The darkest of all the books in this series, Linus Learns the Hard Way focuses on the toll that drug abuse and addiction takes on teens, their friends, their families, and the community at large. This book takes place ten years in the future, when Linus finds himself as an acne encrusted, socially awkward, and Del Monte obsessed teenager. He strikes out with the girls, loses interest in school, and just can't seem to fit in socially. His constant references to Del Monte annoy his classmates and isolate him further. One day, a DARE officer comes to Linus's high school to talk about the dangers of drug abuse but Linus doesn't listen to him. On his way home from school that day, he meets a drug dealer named Horace who he buys some heroin from and starts shooting up. This becomes a daily habit for Linus and soon heroin is all he cares about. A particularly heart wrenching moment comes when Charlie Brown, desperate to get his pal to do something that doesn't involve smack, tells him about a new kind of fruit salad that Del Monte is about to release. Turning away from Charlie, Linus says, "Who the fuck cares? Del Monte is dead to me, Del Monte can't give me what I need." After several failed attempts at conducting interventions for Linus, his friends eventually give up until Linus holds up the local Burger King, demanding the cash register be handed over to him because he's out of money and needs his fix. He shoots three Burger King employees, then collapses to the ground realizing what he has become. Shakily, he points the gun toward himself and shoots, and the last page of the story contains nothing but a blood red page. On a mildly uplifting note, the book contains a "final thought" which says that this is a probable, but not definite future for Linus and that kids need to do what they can to avoid becoming like him. The book suggests such methods as joining the local 4H club, getting addicted to porn instead, or just killing themselves when they finish reading the book to make sure they never try that first shot of heroin.

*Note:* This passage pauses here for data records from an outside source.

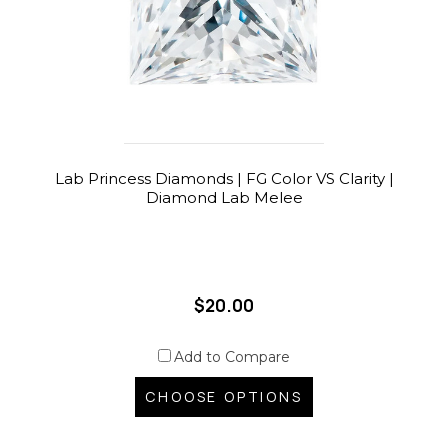
Lab Princess Diamonds | FG Color VS Clarity |
Diamond Lab Melee
$20.00
Add to Compare
CHOOSE OPTIONS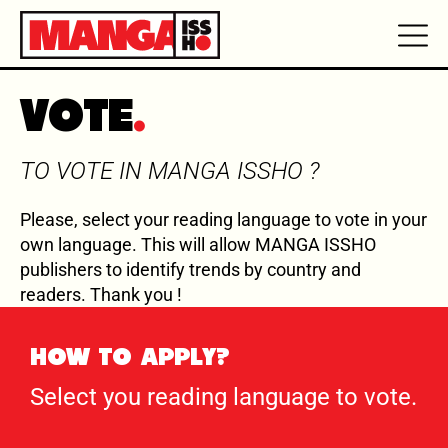
VOTE
TO VOTE IN MANGA ISSHO ?
Please, select your reading language to vote in your
own language. This will allow MANGA ISSHO
publishers to identify trends by country and
readers. Thank you !
HOW TO APPLY?
Select you reading language to vote.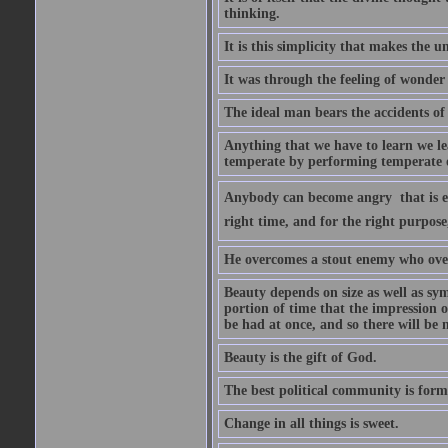
thinking.
It is this simplicity that makes the
It was through the feeling of wonder
The ideal man bears the accidents of 
Anything that we have to learn we lea
temperate by performing temperate o
Anybody can become angry  that is ea
right time, and for the right purpose
He overcomes a stout enemy who ove
Beauty depends on size as well as sym
portion of time that the impression o
be had at once, and so there will be 
Beauty is the gift of God.
The best political community is forme
Change in all things is sweet.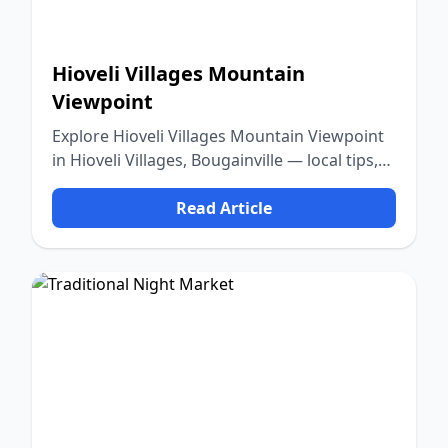
Hioveli Villages Mountain
Viewpoint
Explore Hioveli Villages Mountain Viewpoint
in Hioveli Villages, Bougainville — local tips,
food, culture, and nature.
Read Article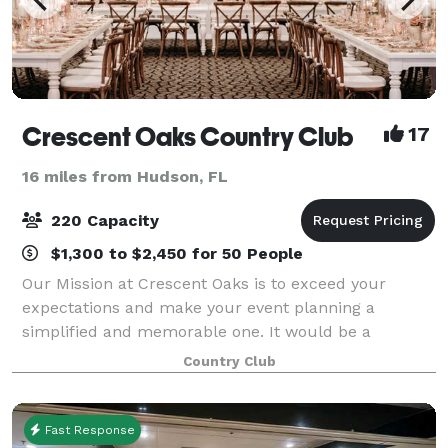
Crescent Oaks Country Club
17
16 miles from Hudson, FL
220 Capacity
$1,300 to $2,450 for 50 People
Our Mission at Crescent Oaks is to exceed your
expectations and make your event planning a
simplified and memorable one. It would be a
pleasure to earn your business. We want to provide
Country Club
you with a warm and relaxing event planning
process.
Fast Response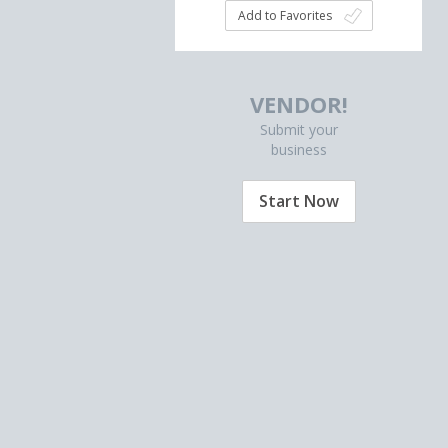
Add to Favorites
VENDOR!
Submit your
business
Start Now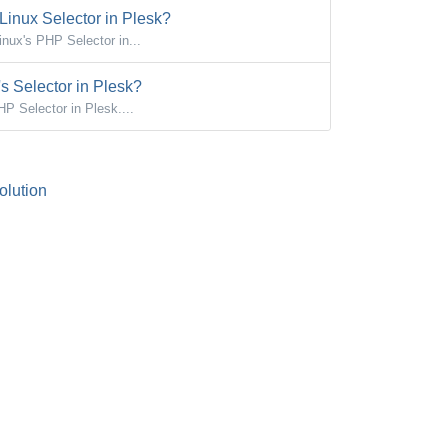
inux Selector in Plesk?
ux's PHP Selector in...
 Selector in Plesk?
 Selector in Plesk....
lution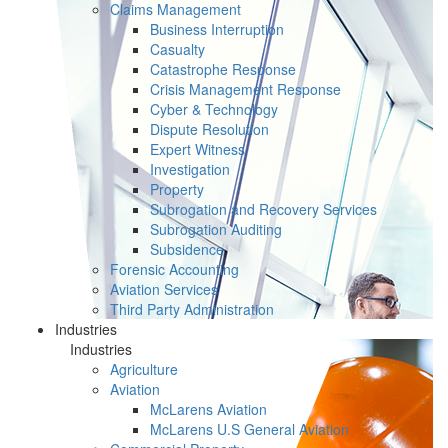
Claims Management
Business Interruption
Casualty
Catastrophe Response
Crisis Management Response
Cyber & Technology
Dispute Resolution
Expert Witness
Investigation
Property
Subrogation and Recovery Services
Subrogation Auditing
Subsidence
Forensic Accounting
Aviation Services
Third Party Administration
Industries
Industries
Agriculture
Aviation
McLarens Aviation
McLarens U.S General Aviation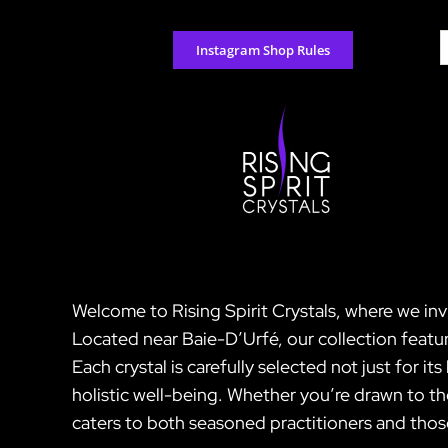
Skip
to
S
Instagram Shop Rules
content
f
Welcome to Rising Spirit Crystals, where we inv
Located near Baie-D’Urfé, our collection featur
Each crystal is carefully selected not just for i
holistic well-being. Whether you’re drawn to th
caters to both seasoned practitioners and those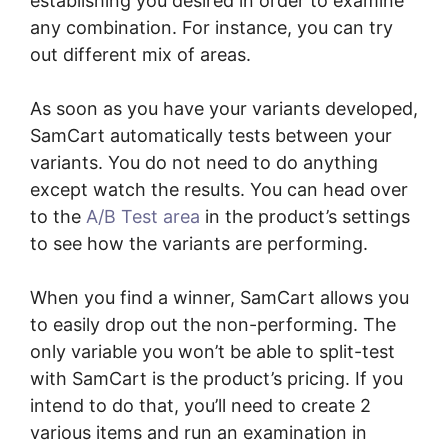
establishing you desired in order to examine
any combination. For instance, you can try
out different mix of areas.
As soon as you have your variants developed,
SamCart automatically tests between your
variants. You do not need to do anything
except watch the results. You can head over
to the
A/B Test area
in the product’s settings
to see how the variants are performing.
When you find a winner, SamCart allows you
to easily drop out the non-performing. The
only variable you won’t be able to split-test
with SamCart is the product’s pricing. If you
intend to do that, you’ll need to create 2
various items and run an examination in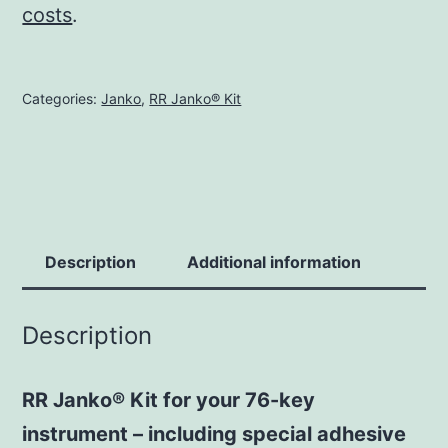
costs
.
Categories:
Janko
,
RR Janko® Kit
Description
Additional information
Description
RR Janko® Kit for your 76-key
instrument – including special adhesive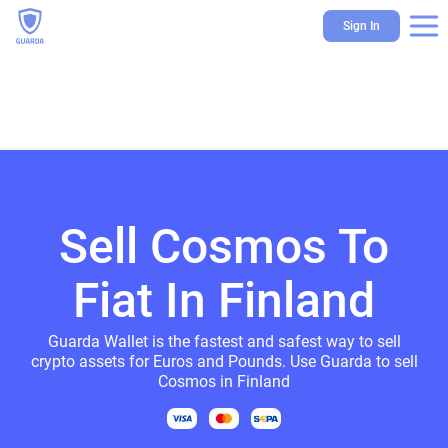
Sign In
Sell Cosmos To
Fiat In Finland
Guarda Wallet is the fastest and safest way to sell
crypto assets for Euros and Pounds. Use Guarda to sell
Cosmos in Finland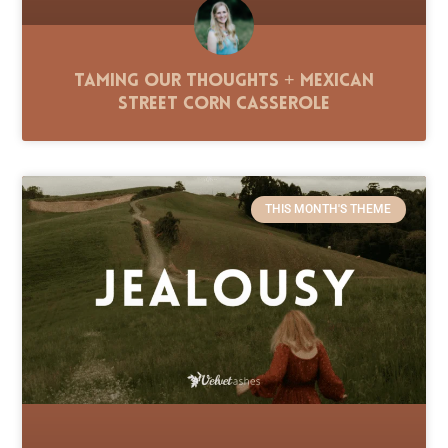
Taming Our Thoughts + Mexican
Street Corn Casserole
THIS MONTH'S THEME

Watch Out Lucy, Schroeder Can Sue![edit | edit source]

This is the fourth book of the series and is seen as the weakest both in content and plot. It's been rumored that writing staff and illustrators didn't get the cost of living increase they wanted and in reaction they purposely made this book as poorly as they could. The year is 1971 and the women's lib movement is gaining momentum. Lucy feels emboldened by this and takes her pursuit of Schroeder up a notch. When Schroeder ignores her for the googolplexing time, Lucy snaps and yanks some piano wire out of his piano and slashes Schroeder's left index finger in half with it. After getting his finger sewn back together and taking some time to recover, Schroeder decides to sue Lucy. The reader never learns what happens after this because the rest of the book just contains 32 mostly blank pages. The pages that do contain text largely consist of the letter N and what appears to have been a brainstorming session for writing a slogan for Dan Quayle's would-be 1972 presidential run. The slogans were all so horrible that Quayle decided not to go forward with his candidacy.

64 Things You Should Never Do with a Raccoon[edit | edit source]

This book is the last of the series and as the title implies, it educates children on things that should never be done with a raccoon. Examples include purposely infecting a raccoon with rabies then turning it loose on your oilman, jamming the raccoon down buxom women's shirts on the subway, swinging a raccoon by its tail as a makeshift lasso, and getting practice on how to give an effective handjob through stimulating a raccoon. The most memorable section of the book is when Charlie Brown, Linus, Snoopy, and Peppermint Patty try to gain control of old people's minds by using a raccoon. After they bring a raccoon into a convalescent home and untie it, they try to pick it up and get it to stare into the old people's eyes as they slowly chant hackneyed hypnosis cliches. This doesn't work and the raccoon jumps from their grasp and runs amok through the convalescent home, biting old people, knocking pills out of their jars, causing a kitchen fire, and tearing the shorts of an unsuspecting UPS delivery worker. As punishment, the kids are sent to juvenile hall for a month, then have to serve 50 hours of community service at the very same convalescent home.